--- WORK TO BE COMPLETED ---
Could you copy exactly the lines below, beginning at the line with "thumb ip: (175, 227)" and stopping after the line with "middle dip: (483, 320)", with no pictures?

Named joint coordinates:
⟨
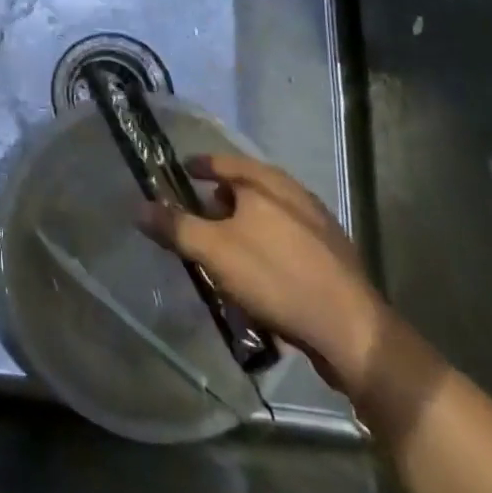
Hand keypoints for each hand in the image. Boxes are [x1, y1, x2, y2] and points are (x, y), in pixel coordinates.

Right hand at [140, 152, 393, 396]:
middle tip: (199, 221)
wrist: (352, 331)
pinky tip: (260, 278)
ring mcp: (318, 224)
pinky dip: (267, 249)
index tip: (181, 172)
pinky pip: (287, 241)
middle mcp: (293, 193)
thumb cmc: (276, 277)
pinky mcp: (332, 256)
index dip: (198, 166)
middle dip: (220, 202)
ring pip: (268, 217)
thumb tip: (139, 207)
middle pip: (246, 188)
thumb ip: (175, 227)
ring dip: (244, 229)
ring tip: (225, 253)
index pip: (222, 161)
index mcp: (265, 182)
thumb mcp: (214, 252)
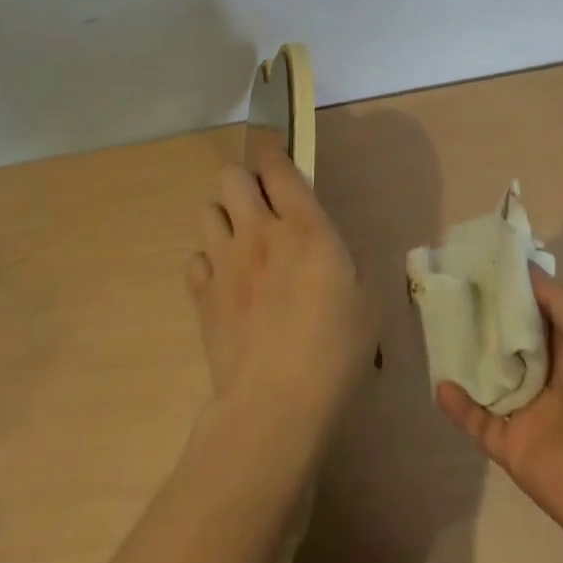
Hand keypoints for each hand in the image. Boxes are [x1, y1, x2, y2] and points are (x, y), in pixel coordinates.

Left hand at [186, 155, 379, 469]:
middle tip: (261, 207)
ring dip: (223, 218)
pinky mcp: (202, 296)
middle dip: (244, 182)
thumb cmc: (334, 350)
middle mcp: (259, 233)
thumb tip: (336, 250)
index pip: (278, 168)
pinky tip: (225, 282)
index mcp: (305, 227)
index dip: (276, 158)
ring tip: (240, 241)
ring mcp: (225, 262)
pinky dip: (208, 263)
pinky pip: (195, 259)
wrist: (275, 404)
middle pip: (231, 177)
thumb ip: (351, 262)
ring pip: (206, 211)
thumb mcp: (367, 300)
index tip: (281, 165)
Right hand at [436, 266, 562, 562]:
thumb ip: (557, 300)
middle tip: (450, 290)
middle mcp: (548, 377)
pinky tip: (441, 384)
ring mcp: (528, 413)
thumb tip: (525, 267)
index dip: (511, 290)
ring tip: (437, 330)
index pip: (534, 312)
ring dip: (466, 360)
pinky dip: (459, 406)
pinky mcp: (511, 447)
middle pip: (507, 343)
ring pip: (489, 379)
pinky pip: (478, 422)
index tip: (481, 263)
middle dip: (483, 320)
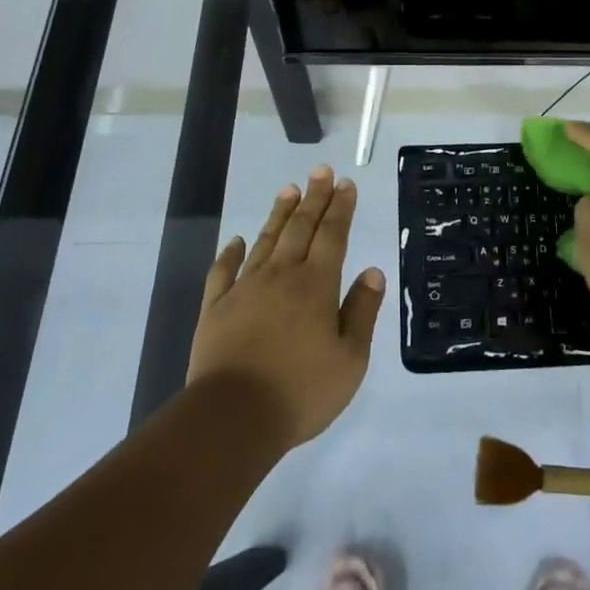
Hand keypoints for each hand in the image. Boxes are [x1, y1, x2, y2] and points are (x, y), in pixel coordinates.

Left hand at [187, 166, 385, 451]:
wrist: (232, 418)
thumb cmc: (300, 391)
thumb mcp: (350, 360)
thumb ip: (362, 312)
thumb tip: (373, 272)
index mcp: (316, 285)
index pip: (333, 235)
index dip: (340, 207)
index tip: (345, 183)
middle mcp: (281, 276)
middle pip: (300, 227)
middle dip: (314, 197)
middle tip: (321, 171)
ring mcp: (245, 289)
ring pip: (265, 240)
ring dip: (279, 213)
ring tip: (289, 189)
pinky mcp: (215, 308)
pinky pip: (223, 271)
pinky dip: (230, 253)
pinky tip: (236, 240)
⟩
⟨
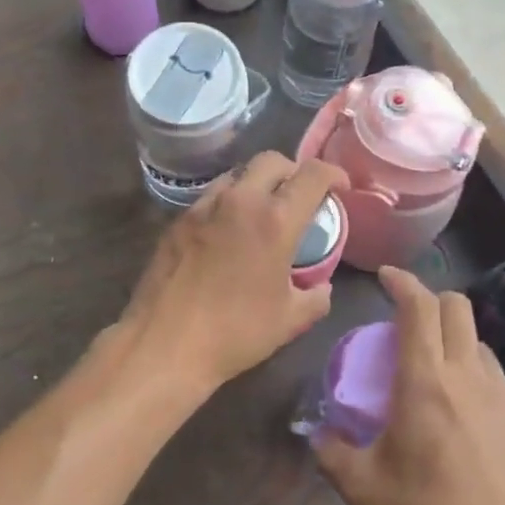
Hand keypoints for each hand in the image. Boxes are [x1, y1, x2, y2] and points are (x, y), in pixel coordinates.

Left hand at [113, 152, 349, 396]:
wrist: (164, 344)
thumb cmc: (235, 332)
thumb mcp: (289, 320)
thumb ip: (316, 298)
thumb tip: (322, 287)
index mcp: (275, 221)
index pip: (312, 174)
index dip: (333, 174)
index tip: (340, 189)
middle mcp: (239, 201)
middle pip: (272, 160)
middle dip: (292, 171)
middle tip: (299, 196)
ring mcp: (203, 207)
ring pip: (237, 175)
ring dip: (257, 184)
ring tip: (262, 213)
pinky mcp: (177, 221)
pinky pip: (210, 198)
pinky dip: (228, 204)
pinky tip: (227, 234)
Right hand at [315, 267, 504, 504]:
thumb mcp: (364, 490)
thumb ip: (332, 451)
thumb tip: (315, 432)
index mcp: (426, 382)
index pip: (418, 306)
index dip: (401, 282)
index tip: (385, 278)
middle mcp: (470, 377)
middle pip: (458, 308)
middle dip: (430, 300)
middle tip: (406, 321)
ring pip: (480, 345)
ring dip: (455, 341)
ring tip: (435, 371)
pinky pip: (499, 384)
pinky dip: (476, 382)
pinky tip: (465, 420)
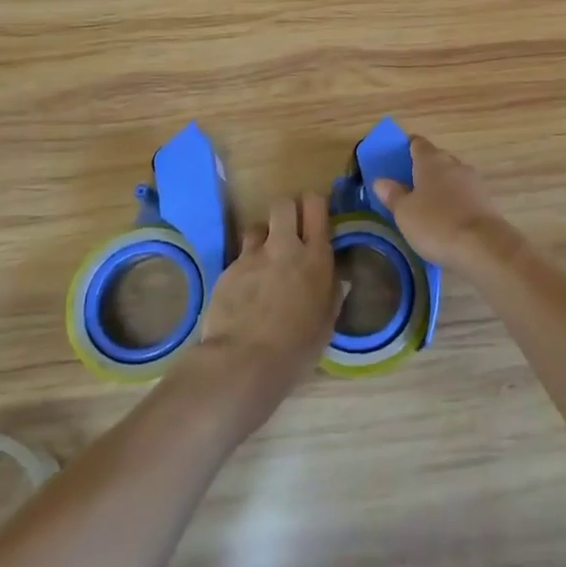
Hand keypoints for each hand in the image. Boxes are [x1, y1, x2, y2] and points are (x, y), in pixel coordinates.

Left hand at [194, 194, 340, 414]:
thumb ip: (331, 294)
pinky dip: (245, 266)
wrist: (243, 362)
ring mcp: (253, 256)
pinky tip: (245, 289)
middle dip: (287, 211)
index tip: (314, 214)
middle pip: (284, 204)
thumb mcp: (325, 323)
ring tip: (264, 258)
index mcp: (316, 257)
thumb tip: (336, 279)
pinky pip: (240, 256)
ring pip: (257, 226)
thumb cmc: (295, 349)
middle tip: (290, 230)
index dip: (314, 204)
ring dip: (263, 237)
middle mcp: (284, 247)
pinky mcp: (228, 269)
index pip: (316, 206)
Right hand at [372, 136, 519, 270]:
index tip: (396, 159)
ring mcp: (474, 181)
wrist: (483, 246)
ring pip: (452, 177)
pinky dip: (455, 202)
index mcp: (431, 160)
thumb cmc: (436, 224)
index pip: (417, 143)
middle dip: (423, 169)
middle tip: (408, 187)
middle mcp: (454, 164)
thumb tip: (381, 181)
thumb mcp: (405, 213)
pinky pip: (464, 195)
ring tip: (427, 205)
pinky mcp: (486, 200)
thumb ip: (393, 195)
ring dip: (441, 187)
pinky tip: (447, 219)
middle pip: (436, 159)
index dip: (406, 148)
⟩
--- ANSWER SECTION ---
thumb ip: (175, 227)
ring dip: (244, 229)
ring tip: (225, 253)
index pip: (222, 161)
index mcp: (265, 182)
thumb mcp: (214, 252)
Hand keypoints for each hand in the image. Boxes are [x1, y1, x2, y2] and points are (x, y), in pixel coordinates.

Left hand at [186, 155, 379, 469]:
middle tip: (261, 207)
ring dip: (223, 218)
pinky mcp: (202, 296)
middle dip: (244, 182)
thumb cmc: (334, 350)
middle mcp: (259, 233)
thumb tip: (336, 250)
index pip: (278, 168)
pinky tip: (225, 282)
index mcp: (305, 227)
index dip: (276, 158)
ring tip: (240, 241)
ring mcp: (225, 262)
pinky dip: (208, 263)
pinky pip: (195, 259)
wrist: (275, 404)
middle pip: (231, 177)
thumb ip: (351, 262)
ring pip: (206, 211)
thumb mcp: (367, 300)
index tip: (281, 165)
Right hand at [436, 266, 562, 562]:
thumb ip: (557, 300)
middle tip: (450, 290)
middle mcp: (548, 377)
pinky tip: (441, 384)
ring mcp: (528, 413)
thumb tip: (525, 267)
index dip: (511, 290)
ring tip: (437, 330)
index pip: (534, 312)
ring dip: (466, 360)
pinky dip: (459, 406)
pinky mcp: (511, 447)
middle pip: (507, 343)
ring pip: (489, 379)
pinky pip: (478, 422)
index tip: (481, 263)
middle dip: (483, 320)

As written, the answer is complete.